BEGIN Material provided
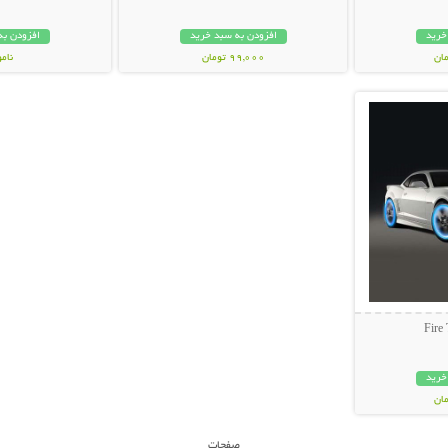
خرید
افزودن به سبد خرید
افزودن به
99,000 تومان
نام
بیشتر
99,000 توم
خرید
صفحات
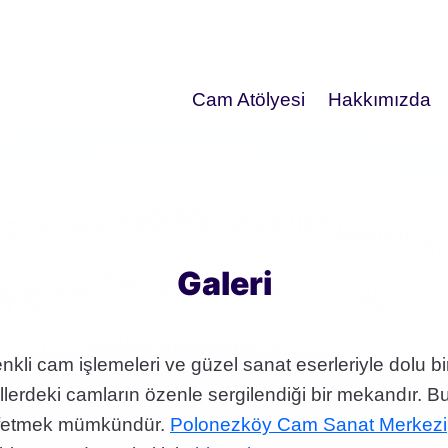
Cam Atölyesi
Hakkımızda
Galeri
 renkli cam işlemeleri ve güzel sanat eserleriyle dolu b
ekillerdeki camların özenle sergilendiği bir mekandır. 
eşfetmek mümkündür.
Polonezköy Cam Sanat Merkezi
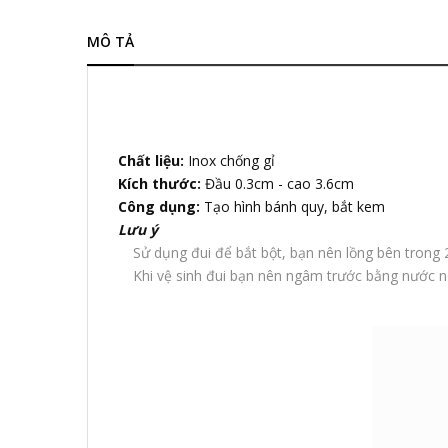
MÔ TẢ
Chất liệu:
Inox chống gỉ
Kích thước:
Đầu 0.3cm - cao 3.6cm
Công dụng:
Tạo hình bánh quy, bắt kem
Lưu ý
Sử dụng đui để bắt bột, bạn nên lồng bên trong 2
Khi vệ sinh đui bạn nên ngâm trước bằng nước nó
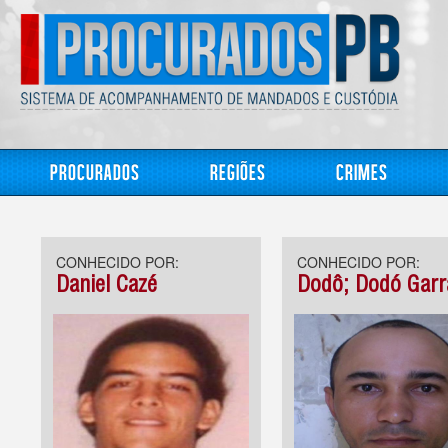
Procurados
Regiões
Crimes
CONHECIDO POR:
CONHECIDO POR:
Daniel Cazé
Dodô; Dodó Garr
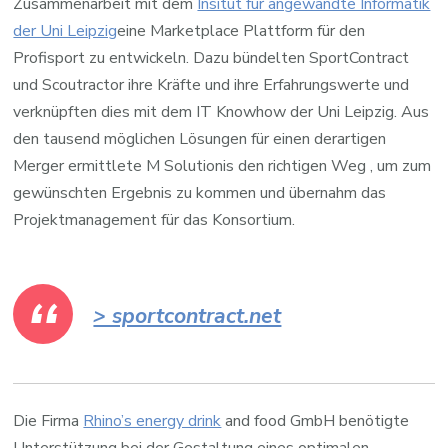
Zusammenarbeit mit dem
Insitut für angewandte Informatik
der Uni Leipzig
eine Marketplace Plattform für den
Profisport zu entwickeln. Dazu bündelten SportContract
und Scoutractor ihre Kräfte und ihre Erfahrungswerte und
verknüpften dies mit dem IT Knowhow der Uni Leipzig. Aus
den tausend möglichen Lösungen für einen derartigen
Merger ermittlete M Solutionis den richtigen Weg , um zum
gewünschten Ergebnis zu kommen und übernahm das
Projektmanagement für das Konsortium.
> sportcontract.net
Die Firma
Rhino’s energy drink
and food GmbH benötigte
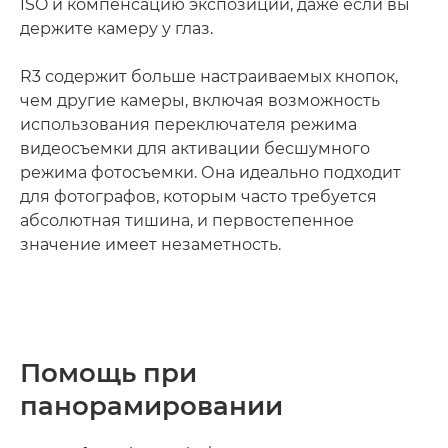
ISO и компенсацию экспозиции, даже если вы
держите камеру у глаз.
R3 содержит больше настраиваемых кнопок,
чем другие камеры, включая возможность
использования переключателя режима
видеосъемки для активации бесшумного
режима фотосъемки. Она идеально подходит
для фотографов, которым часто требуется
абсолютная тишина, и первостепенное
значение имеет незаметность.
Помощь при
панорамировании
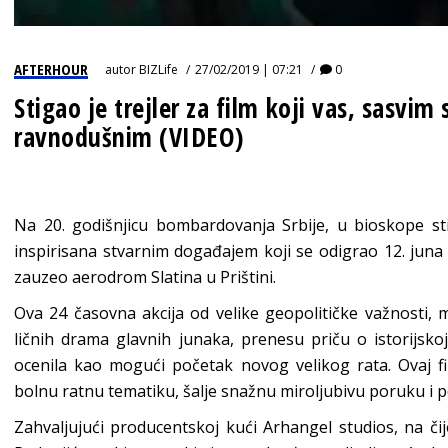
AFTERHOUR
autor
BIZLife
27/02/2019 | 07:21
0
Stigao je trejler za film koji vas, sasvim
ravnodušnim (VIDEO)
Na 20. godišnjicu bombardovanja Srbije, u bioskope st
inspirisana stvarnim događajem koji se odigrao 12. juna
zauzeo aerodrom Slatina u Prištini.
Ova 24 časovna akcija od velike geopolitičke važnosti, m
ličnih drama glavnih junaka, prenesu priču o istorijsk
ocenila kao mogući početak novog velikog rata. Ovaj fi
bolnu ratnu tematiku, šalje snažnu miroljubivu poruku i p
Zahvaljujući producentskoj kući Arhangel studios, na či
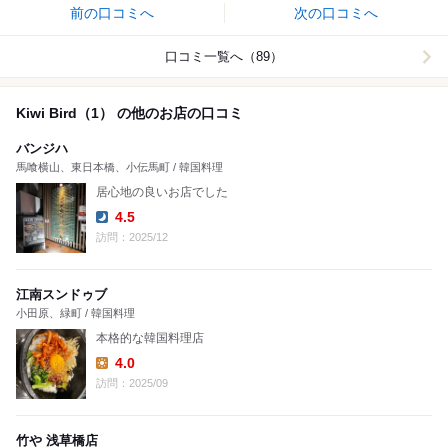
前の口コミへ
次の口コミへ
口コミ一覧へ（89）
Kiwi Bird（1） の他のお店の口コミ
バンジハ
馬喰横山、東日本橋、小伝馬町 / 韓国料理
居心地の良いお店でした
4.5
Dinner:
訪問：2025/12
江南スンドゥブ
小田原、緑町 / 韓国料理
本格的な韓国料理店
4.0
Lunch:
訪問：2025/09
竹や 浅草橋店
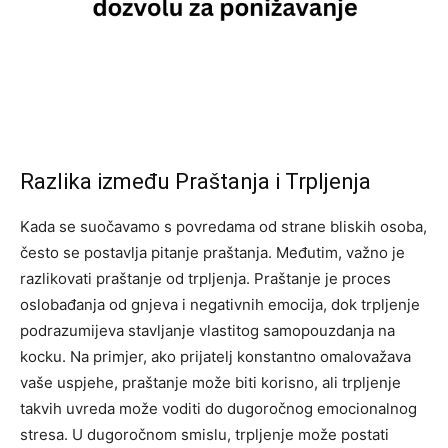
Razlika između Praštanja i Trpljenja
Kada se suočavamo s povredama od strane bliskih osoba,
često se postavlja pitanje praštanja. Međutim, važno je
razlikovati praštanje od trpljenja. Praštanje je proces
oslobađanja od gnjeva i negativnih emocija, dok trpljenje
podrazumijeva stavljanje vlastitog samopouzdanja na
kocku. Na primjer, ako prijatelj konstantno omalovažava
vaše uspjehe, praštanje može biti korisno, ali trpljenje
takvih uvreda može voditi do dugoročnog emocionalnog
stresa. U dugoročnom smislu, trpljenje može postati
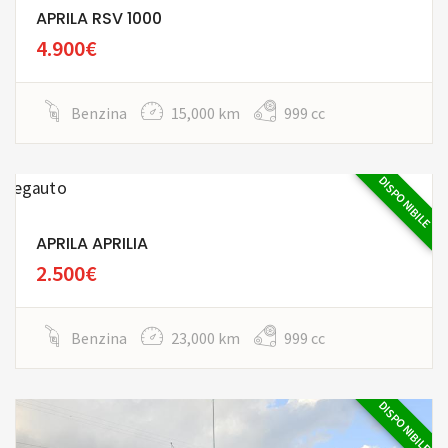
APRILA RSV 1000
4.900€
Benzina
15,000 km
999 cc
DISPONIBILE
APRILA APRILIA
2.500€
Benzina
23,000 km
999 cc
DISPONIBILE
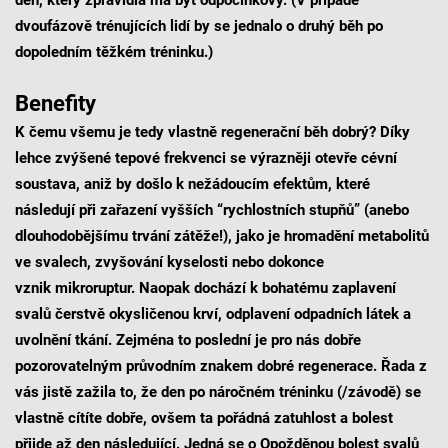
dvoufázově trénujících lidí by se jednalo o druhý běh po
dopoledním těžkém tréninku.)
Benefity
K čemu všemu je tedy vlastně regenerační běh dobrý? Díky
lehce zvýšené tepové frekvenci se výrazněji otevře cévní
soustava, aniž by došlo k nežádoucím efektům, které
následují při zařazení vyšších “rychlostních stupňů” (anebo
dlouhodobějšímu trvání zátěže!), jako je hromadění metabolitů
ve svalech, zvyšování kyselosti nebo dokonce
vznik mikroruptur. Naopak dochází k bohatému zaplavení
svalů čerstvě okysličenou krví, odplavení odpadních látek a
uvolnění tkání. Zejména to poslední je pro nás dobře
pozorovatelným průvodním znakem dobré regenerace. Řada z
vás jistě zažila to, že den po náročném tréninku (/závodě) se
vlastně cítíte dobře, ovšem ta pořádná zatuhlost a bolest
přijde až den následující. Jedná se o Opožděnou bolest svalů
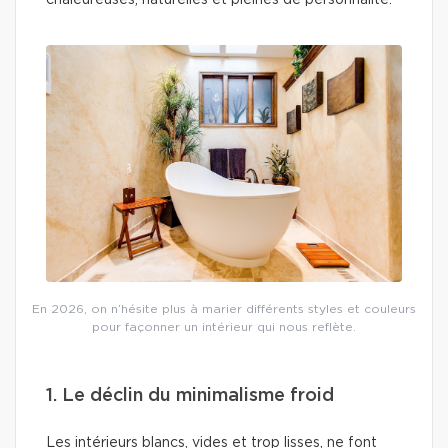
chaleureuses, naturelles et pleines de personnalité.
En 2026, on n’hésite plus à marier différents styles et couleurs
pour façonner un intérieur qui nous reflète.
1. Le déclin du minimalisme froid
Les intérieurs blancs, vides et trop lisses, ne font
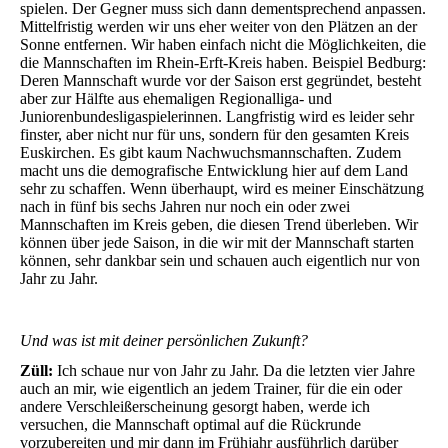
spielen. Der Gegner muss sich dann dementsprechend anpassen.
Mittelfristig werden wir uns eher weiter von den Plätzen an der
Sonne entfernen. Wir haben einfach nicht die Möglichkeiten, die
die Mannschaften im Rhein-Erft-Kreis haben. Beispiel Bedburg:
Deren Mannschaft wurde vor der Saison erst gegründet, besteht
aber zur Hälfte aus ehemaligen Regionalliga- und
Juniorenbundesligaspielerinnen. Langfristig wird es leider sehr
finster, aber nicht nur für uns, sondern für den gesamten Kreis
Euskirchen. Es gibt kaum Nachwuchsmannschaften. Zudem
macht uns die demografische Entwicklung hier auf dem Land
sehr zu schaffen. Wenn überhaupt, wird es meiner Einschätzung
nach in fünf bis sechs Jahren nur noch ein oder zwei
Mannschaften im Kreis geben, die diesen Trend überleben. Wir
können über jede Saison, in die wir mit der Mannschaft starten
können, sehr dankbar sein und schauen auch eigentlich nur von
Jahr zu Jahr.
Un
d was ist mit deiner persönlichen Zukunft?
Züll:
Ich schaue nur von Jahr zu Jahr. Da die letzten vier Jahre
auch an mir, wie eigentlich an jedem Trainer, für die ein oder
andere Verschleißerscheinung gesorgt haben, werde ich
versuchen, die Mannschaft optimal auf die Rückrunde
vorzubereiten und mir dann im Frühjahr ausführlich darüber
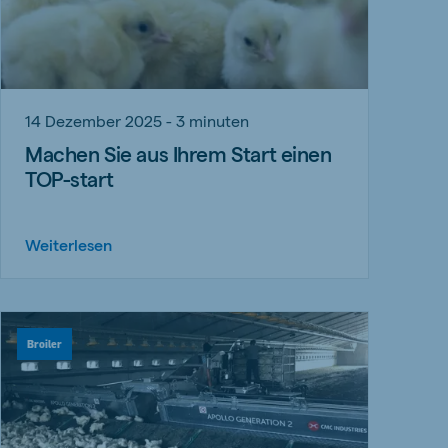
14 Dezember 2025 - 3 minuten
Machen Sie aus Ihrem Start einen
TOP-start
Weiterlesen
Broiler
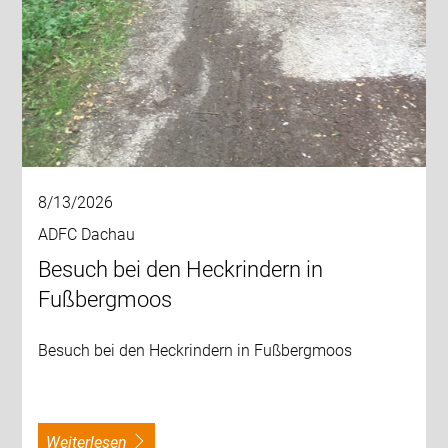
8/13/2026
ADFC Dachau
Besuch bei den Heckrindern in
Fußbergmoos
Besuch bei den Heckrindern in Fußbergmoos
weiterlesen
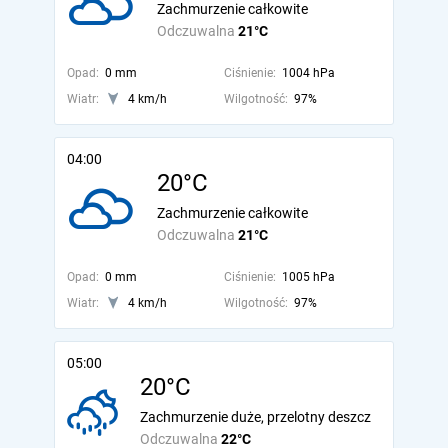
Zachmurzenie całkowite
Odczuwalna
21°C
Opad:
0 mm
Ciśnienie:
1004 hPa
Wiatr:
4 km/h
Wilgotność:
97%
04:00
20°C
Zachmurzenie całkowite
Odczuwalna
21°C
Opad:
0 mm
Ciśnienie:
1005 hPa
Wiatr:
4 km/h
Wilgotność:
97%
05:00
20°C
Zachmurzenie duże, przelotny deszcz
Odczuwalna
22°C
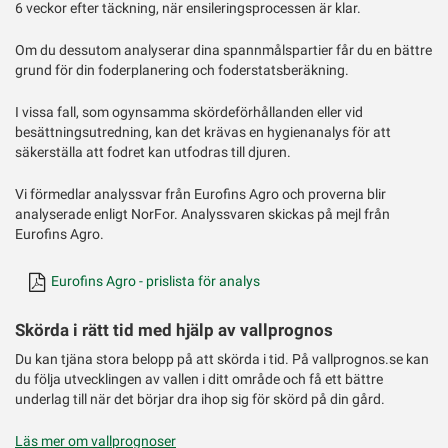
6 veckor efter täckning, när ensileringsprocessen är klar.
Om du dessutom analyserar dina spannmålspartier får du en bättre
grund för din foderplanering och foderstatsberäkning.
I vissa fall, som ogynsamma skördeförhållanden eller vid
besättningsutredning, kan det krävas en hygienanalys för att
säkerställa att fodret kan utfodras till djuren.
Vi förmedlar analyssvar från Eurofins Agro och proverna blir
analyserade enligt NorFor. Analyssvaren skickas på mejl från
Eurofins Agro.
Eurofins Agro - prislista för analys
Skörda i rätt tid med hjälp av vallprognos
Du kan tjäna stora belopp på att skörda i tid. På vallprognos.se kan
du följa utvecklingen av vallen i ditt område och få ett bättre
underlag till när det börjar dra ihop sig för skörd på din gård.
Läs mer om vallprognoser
END Material provided
**How to complete this task:**
If a line in the entries above contains "može", report it.

**Answer below:**
vaše uspjehe, praštanje može biti korisno, ali trpljenje
takvih uvreda može voditi do dugoročnog emocionalnog
stresa. U dugoročnom smislu, trpljenje može postati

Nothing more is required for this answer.